UFC 131’s Joey Beltran: I’m Employed To “Put My Fist On People’s Chins”

UFC 131 Joey BeltranJoey Beltran’s exciting style and never-say-die attitude have made him a fan favorite in the UFC.

However, following a January decision loss to Pat Barry, “The Mexicutioner” realizes he’s in a must-win situation come this Saturday at UFC 131 in Vancouver.

Beltran (12-5 MMA, 2-2 UFC) faces Strikeforce and Bellator veteran Aaron Rosa (16-3 MMA, 0-0 UFC) in preliminary-card action, and the Mexican heavyweight knows he’ll leave it all on the line to entertain his friends, family and fans. It’s what he’s paid to do.

“That’s what I’m all about,” Beltran recently told MMAjunkie.com Radio (www.mmajunkie.com/radio). “That’s why I’m in the UFC – to put my fist on people’s chins. That’s the only reason why I was able to stay. Usually after two-straight losses, people get the cut. The way that I fight, I was granted another chance, and there’s no way I’m losing.”

Beltran opened his UFC career with wins over Rolles Gracie and Tim Hague, but he followed them with decision losses to Matt Mitrione and Barry.

His next chance comes against Rosa, who is riding a four-fight win streak and will be making his UFC debut at Saturday’s show, which takes place at Rogers Arena. But once both men step inside the octagon, Rosa will be far from a newcomer to Beltran.
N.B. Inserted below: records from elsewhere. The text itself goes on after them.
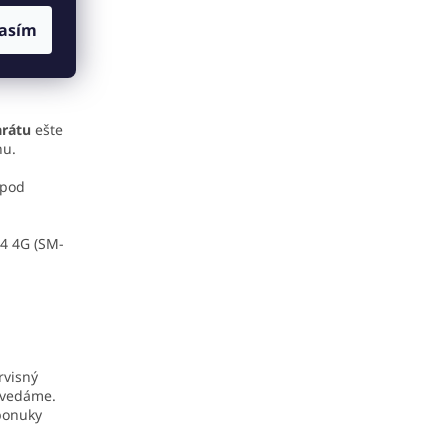
asím
u
arátu
ešte
nu.
 pod
14 4G (SM-
rvisný
ovedáme.
 ponuky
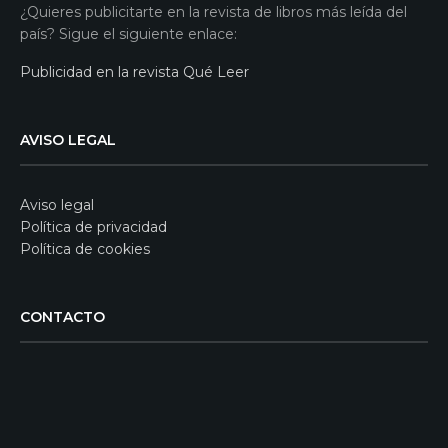
¿Quieres publicitarte en la revista de libros más leída del
país? Sigue el siguiente enlace:
Publicidad en la revista Qué Leer
AVISO LEGAL
Aviso legal
Política de privacidad
Política de cookies
CONTACTO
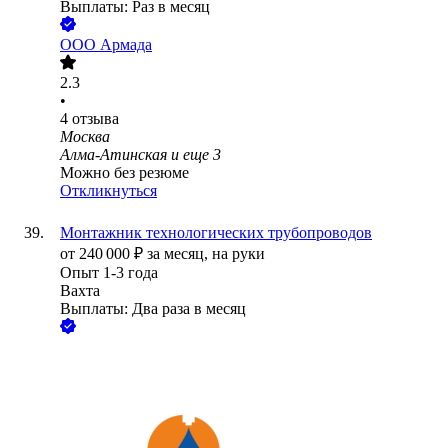
Выплаты: Раз в месяц
ООО
Армада
2.3
•
4
отзыва
Москва
Алма-Атинская
и еще
3
Можно без резюме
Откликнуться
Монтажник технологических трубопроводов
от
240 000
₽
за месяц,
на руки
Опыт 1-3 года
Вахта
Выплаты: Два раза в месяц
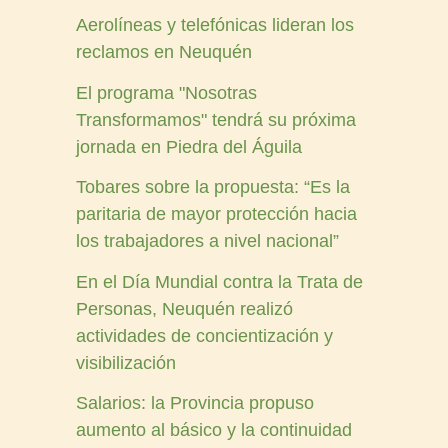
Aerolíneas y telefónicas lideran los
reclamos en Neuquén
El programa "Nosotras
Transformamos" tendrá su próxima
jornada en Piedra del Águila
Tobares sobre la propuesta: “Es la
paritaria de mayor protección hacia
los trabajadores a nivel nacional”
En el Día Mundial contra la Trata de
Personas, Neuquén realizó
actividades de concientización y
visibilización
Salarios: la Provincia propuso
aumento al básico y la continuidad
“I’ve known about Aaron Rosa for quite a while,” Beltran said. “I’m just a huge MMA fan, and (with) Aaron Rosa being Mexican, I was a little bit of a fan of his. I probably still will be after this fight, and I’ll probably have more respect for him after this fight.

“You see another Mexican guy out there, and you want to cheer for him. I remember the first fight I ever saw of his was Jared Hamman. So I’ve known about him for quite a while, and I know his style. He’s well-rounded, and I expect a really tough fight.”

In preparation for Rosa, Beltran has spent training time with the likes of UFC bantamweight champion Dominick Cruz, Phil Davis and Travis Browne at Alliance Training Center in California.

Each of the training partners has played key roles in Beltran’s progression as an MMA fighter. The ride has been outstanding.

“At the end of the day, all the fans, all the interviews – it’s all been really fun,” he said. “But, at the end of the day, it’s two guys locked in a cage, and you better be ready to handle business. I’ve always tried to take care of myself during camp and make sure that my cardio is there and everything is there so that when I fight on Saturday night, I just have to fight.

“It’s been a great ride and especially to be able to do it with all my friends, Phil, Travis and Dominick. It’s a very unique situation we have at Alliance MMA. Your teammates definitely lift you and help you get through those sessions.”

For Beltran, he’ll be fighting for much more than himself. He’s a family-oriented fighter, and giving anything less than his best in front of his family and teammates simply isn’t an option.

“I don’t want to be embarrassed in front of my mom,” Beltran said. “My mom’s over there watching, and no one wants to lose a fight in front of their momma. (Whether on) TV or being there, eventually my mom’s going to see this, and if I lose, I better go out like a gangster because I know I’m going to be made fun of when I get home.

“In all seriousness, my family, all my friends, all my students, and everybody that’s involved in my life – I just feel like me getting to the UFC and having success in the UFC has been such a team effort. I could’ve never done this alone, and every time I go in there and fight, I feel like I’m fighting with everyone’s heart and soul put into my fist, and that’s how I carry on.”